Задание:
Перечислите все слова и сочетания, взятые в кавычки в первом абзаце текста о гегелевском понимании идеала.

Текст упражнения:
▬▬▬▬▬▬
Значит, условия, обеспечивающие гармонически-всестороннее развитие личности в современном (а тем более в грядущем) образе мира, согласно концепции Гегеля, уже невозможны. Они были мыслимы только в младенческом состоянии культуры мира — в рамках античного демократического строя города-государства — и никогда больше не возвратятся, не возродятся. Мечтать о них — значит впадать в «реакционный романтизм», значит препятствовать «прогрессу». Ибо демократически организованное сообщество людей невозможно уже в силу «огромных пространств» современных государств и огромных масштабов времени их существования. Демократия, обеспечивающая полный расцвет каждой личности, возможна лишь на малом пространстве и на малом отрезке времени. Так и было в Афинах. И вместе с ними канул в Лету золотой век искусства. В современности же, согласно гегелевской логике, «идеальным» строем оказывается только иерархически-бюрократическая структура государства, опирающаяся как на свой «естественно-природный» базис на систему хозяйственных отношений «гражданского» общества, то [157] есть на капиталистически организованную экономику… Таков единственный строй, соответствующий «высшему идеалу нравственности».
В итоге конечный результат гегелевской «революции» в понимании идеала сводится к идеализированию и обожествлению всей налично-эмпирической дряни, к рабству под видом служения идеалу.
Но история «земного воплощения» идеала не была, по счастью, закончена и здесь.
▬▬▬▬▬▬
Данные:
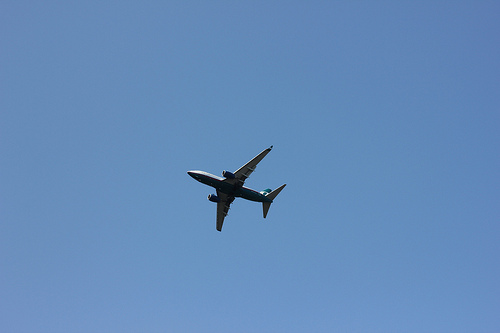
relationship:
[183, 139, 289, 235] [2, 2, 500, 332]
airplane in sky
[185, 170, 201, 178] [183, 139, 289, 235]
tip on airplane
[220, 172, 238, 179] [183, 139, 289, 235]
engine on airplane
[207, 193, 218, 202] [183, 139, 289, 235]
engine on airplane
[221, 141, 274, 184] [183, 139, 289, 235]
wing on a airplane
▬▬▬▬▬▬
Ответ:
«реакционный романтизм», «прогрессу», «огромных пространств», «идеальным», «естественно-природный», «гражданского», «высшему идеалу нравственности»